Many of the jokes I know are light bulb jokes, and there's enough of a variety of them to serve as a branching-off point to other sorts of jokes.  (note:  to read the answers, highlight them.)


How many Irishmen does it take to change a light bulb?
   Five.  One to hold the bulb, and four to drink 'till the room spins.
How many social workers does it take to change a light bulb?
   Only one, but the light bulb has to want to change.
How many flies does it take to screw in a light bulb?
   Only two, but I don't know how they'd get in there.
How many surrealist painters does it take to change a light bulb?
   A fish.
How many efficiency experts does it take to change a light bulb?
   None, efficiency experts only change dark bulbs.
How many sound technicians does it take to screw in a light bulb?
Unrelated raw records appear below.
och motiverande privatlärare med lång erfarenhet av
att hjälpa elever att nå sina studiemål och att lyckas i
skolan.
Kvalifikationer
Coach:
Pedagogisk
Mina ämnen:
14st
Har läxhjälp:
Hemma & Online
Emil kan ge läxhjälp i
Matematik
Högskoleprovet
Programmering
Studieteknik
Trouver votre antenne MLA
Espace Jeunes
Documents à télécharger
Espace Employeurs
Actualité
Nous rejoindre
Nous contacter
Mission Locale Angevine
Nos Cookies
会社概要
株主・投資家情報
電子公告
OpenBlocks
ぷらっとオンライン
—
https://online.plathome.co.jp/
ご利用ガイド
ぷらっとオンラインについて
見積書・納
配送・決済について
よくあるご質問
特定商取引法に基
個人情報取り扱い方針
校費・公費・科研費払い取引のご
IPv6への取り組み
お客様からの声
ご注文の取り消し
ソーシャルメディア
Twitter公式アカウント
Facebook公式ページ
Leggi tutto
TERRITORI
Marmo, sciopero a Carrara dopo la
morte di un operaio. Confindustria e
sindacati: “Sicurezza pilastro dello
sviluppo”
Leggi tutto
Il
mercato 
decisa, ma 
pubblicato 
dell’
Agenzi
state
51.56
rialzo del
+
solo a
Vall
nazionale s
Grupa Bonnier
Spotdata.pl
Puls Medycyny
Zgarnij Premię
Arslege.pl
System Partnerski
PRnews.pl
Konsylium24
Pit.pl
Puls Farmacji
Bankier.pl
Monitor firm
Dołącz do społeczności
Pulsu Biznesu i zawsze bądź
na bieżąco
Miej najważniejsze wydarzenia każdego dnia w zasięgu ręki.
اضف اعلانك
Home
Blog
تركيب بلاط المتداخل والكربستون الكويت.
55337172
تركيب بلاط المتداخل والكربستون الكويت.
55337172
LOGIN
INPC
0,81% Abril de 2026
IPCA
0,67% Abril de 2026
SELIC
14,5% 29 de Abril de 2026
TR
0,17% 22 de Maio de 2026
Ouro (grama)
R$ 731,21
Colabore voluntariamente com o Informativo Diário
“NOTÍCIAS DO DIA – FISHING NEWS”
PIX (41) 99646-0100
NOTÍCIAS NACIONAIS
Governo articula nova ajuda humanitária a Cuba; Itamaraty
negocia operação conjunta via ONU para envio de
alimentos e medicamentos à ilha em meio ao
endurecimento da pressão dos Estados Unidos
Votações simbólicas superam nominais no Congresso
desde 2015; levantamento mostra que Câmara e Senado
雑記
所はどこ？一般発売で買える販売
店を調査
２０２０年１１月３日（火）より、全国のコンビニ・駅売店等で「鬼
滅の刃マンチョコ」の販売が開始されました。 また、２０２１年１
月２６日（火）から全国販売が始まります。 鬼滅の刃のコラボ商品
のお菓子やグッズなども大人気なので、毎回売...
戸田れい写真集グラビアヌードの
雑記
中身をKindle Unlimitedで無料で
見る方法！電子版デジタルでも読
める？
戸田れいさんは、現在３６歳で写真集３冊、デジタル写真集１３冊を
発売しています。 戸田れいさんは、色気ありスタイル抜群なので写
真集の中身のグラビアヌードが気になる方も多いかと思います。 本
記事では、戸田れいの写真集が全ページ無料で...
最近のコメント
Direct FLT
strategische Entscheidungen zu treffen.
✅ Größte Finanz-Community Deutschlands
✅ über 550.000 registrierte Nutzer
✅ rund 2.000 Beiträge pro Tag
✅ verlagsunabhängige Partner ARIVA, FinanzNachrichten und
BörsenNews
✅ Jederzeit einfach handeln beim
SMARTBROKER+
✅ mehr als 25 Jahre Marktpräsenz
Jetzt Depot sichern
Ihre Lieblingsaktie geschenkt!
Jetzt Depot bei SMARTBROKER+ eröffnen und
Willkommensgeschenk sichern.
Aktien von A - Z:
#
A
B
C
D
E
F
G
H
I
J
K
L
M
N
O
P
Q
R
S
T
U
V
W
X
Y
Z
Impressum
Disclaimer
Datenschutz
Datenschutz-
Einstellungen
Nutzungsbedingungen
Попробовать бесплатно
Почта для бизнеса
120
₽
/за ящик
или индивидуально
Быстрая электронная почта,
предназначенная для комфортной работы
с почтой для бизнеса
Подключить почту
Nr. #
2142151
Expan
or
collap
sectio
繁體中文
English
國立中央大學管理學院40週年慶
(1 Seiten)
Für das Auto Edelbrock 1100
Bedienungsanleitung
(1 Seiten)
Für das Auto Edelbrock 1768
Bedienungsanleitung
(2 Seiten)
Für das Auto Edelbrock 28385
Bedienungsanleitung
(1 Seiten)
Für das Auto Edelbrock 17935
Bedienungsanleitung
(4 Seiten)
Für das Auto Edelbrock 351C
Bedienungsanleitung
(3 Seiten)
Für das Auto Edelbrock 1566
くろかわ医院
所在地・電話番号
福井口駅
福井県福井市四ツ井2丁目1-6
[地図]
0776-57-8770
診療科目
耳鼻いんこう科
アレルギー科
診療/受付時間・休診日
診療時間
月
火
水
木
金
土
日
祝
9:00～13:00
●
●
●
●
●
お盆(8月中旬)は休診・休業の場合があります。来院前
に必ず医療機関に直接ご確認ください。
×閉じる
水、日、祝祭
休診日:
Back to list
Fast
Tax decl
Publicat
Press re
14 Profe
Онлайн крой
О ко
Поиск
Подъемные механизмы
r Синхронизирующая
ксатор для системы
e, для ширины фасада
   One, two, test one, two
How many real estate agents does it take to change a light bulb?
   Nine, but we'll take eight.
How many softwear engineers does it take to change a light bulb?
   None, that's obviously a hardware problem.
How many economists does it take to change a light bulb?
   How many did it take this time last year?
How many feminists does it take to change a light bulb?
   That's not funny.
How many liberated women does it take to change a light bulb?
   One to hold the bulb and four others to form a support group.

And, of course, the one that started it all:
How many Polocks does it take to change a light bulb?
   Three:  One to hold the bulb, and two more to turn the ladder.